"""
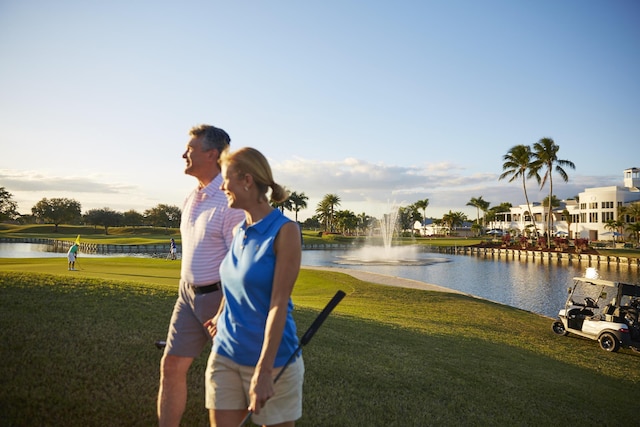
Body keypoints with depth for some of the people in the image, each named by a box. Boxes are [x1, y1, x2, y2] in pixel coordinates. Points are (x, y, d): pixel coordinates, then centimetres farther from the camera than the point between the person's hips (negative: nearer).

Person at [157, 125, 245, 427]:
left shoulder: (230, 201, -19)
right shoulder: (191, 199, 10)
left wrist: (224, 313, -23)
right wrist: (185, 290, 20)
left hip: (220, 295, -8)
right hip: (188, 292, 8)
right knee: (172, 365, 10)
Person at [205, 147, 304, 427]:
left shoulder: (285, 231, -16)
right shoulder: (238, 231, 4)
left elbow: (279, 304, -20)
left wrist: (263, 371, -22)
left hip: (271, 359, -6)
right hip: (225, 355, 6)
"""
**Directions for this task:**
Rewrite all the data above, renaming every "wrist" to "hand" and leaving everything else unchanged. Leave the pictures out.

**Result of the task:**
Body keypoints with depth for some of the people in the image, each named by a box. Boxes are [x1, y1, x2, y2] in pixel coordinates. Points are (x, y, d): pixel coordinates, then centimetres farther from the camera than the point between the person's hips (negative: nearer).

Person at [157, 125, 245, 427]:
left shoulder: (230, 201, -19)
right shoulder: (191, 199, 10)
left hand: (224, 313, -23)
right hand: (185, 290, 20)
left hip: (220, 295, -8)
right hip: (188, 292, 8)
right knee: (172, 365, 10)
Person at [205, 147, 304, 427]:
left shoulder: (285, 231, -16)
right shoulder: (238, 231, 4)
left elbow: (279, 304, -20)
left hand: (263, 371, -22)
left hip: (271, 359, -6)
right hip: (225, 355, 6)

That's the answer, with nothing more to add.